The “Config Service” (OMCFG): In MOM 2005 the centralized configuration store for the management group is the OpsDB. In turn each MOM 2005 management server was querying directly to the OpsDB to get its understanding of configuration. This was a fairly costly process that required constant resource overhead on the DB server, which was already busy enough processing operational data. The OpsDB is still the central store of configuration in OpsMgr 2007, but the RMS server has taken on the role of being the single point of access for that configuration data from the DB via the Config Service. All other systems in the management group get their configuration (directly or indirectly) from the RMS.
Workflows under the “Health Service”: A number of distinct workflows, assigned to the RMS by rules in a number of the out of the box MP’s are run exclusively by the HealthService on the RMS. Examples of these workflows include “AD assignment rules”, “Notifications”, “Health Watcher Instances” and the “OpsDB partitioning and grooming processes”. In effect many things that in MOM 2005 used to be scripts, or SQL jobs or functionality written directly into product code is now running as a rule on the RMS.
The RMS Platform
Now that you have a basic idea of the role an RMS plays in a management group let’s talk a bit about how Microsoft IT deployed this role.

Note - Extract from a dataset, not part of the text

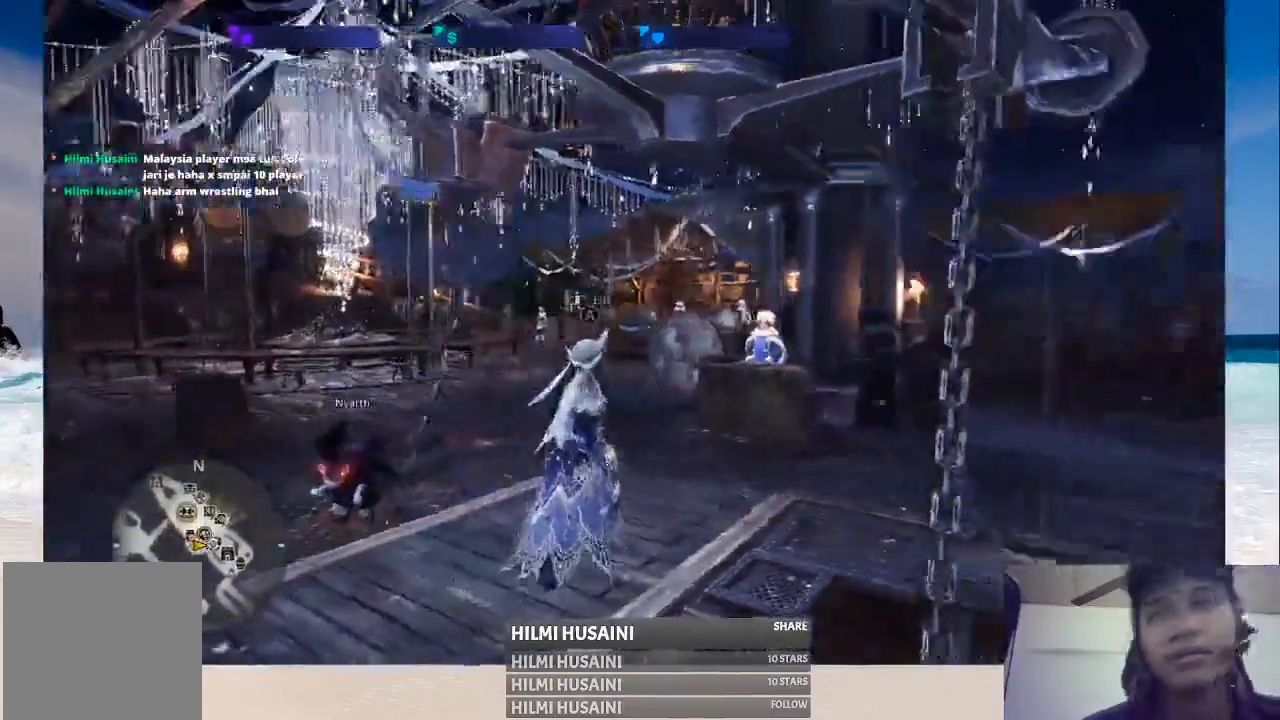
{"buttons": [], "left_stick": "center", "right_stick": "center", "events": [[67, "left_stick", "center"], [83, "right_stick", "center"], [333, "left_stick", "up"], [483, "left_stick", "center"]]}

Given all the distinct functions the RMS serves, and the scale of IT’s management groups, they opted for the same server platform as their Operational Database (OpsDB) servers:
o Server Model: HP ProLiant DL385 G1
o Processors: 2 x dual core (4 procs in the OS’ eyes) 2.2 Ghz AMD Opteron Processors:
o RAM: 8 GB
o Drives: 2 SAN drives; one for the cluster quorum and the other for storing the various OpsMgr 2007 service state directories that are shared between nodes of the RMS.

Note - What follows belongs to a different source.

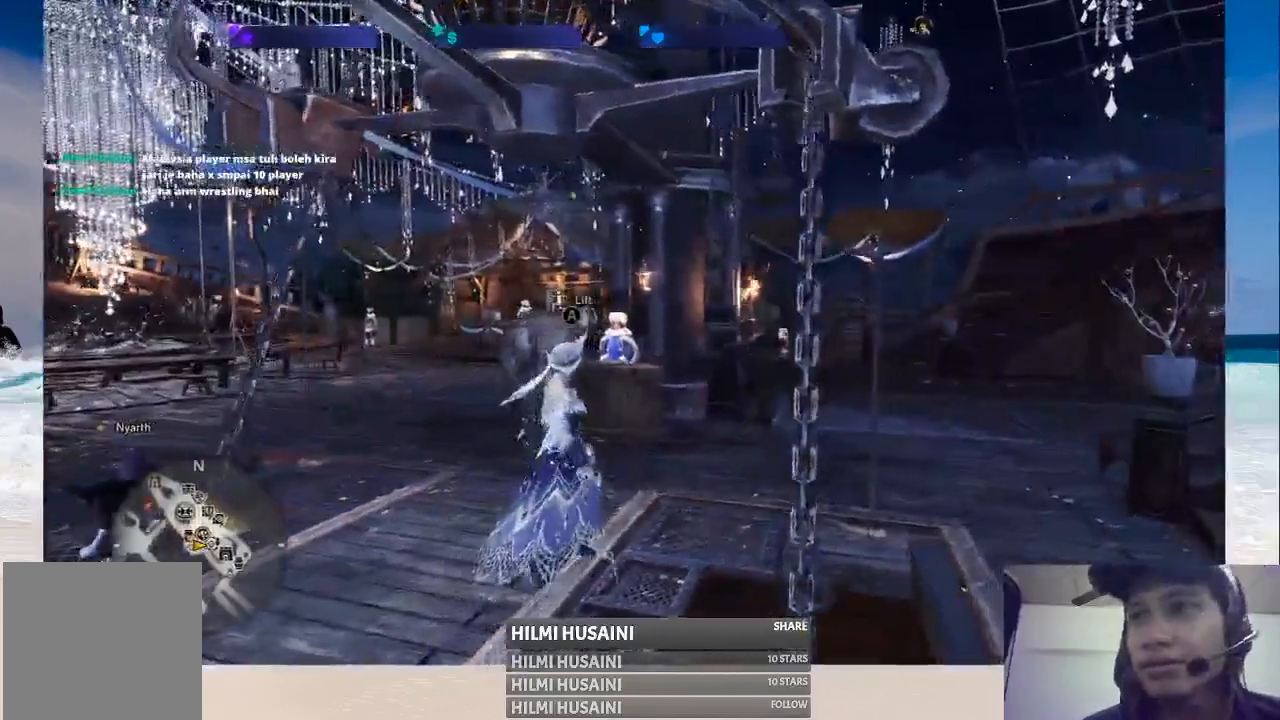
{"buttons": [], "left_stick": "center", "right_stick": "center", "events": []}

o Quorum drive: 2GB RAID 5 – nothing fancy here; less than 20mb is actually in use.
o State drive: 10GB RAID 0+1: Typically less than 3GB of actually data on this drive but I/O is high at scale.
o OS: Windows Server 2003 Enterprise x64 Edition with SP1
Using that platform Microsoft IT has seen the average RMS at 38.6% CPU utilization and memory paging of ~86 pages/sec. The state drive is quite busy sustaining an average of ~1200 transfers/sec and an average data rate of 14.89MB per second. In both cases ~95% of the drive activity is writes.
If you take resource utilization down to the level of the OpsMgr 2007 specific process that are running on the RMS the top consumer in IT’s deployments is the config service (Microsoft.MOM.ConfigServiceHost.exe), followed by the Health Service (HealthService.exe) and then the SDK service (Microsoft.MOM.Sdk.ServiceHost.exe) and Monitoring Host (MoniotringHost.exe) processes. The following table shows the average “% Processor Time” and “Private Bytes” for the relevant processes on the RMS:
% Processor Time
Given that the RMS is so vital to the functionality of a management group, IT planned from the earliest design phases to make the investment to ensure high availability (HA) of this role. With that in mind IT worked with the OpsMgr product group early on to test the setup and use of clustered RMS’. A clustered RMS is comprised of a resource group containing a network name, a dedicated IP, 3 shared services (HealthService; Config Service; SDK Service) and a shared drive for holding the central state files used by the shared services (referred to above as the state drive). With clustering of the RMS configured, automated failover can occur during and un-expected outage, as well as planned failovers during system upgrades or maintenance work. Microsoft IT’s experiences to date with RMS clustering have been very positive, but the key take away from both the deployment of the RMS and the OpsDB is that the monitoring team has built up its knowledge around configuring and working with clusters and clustered resources. The setup process is well documented in the OpsMgr 2007 deployment guide
Similarly to how IT deployed the OpsDB, they rely on a different approach for business continuance/disaster recovery (BC/DR) than they do for HA. In order to achieve this Microsoft IT deployed an additional management server in each management group, whose sole purpose is to await the day that a disaster occurs. Here are the general steps that were taken to setup this “RMS standby”:
o Build out the standard management group.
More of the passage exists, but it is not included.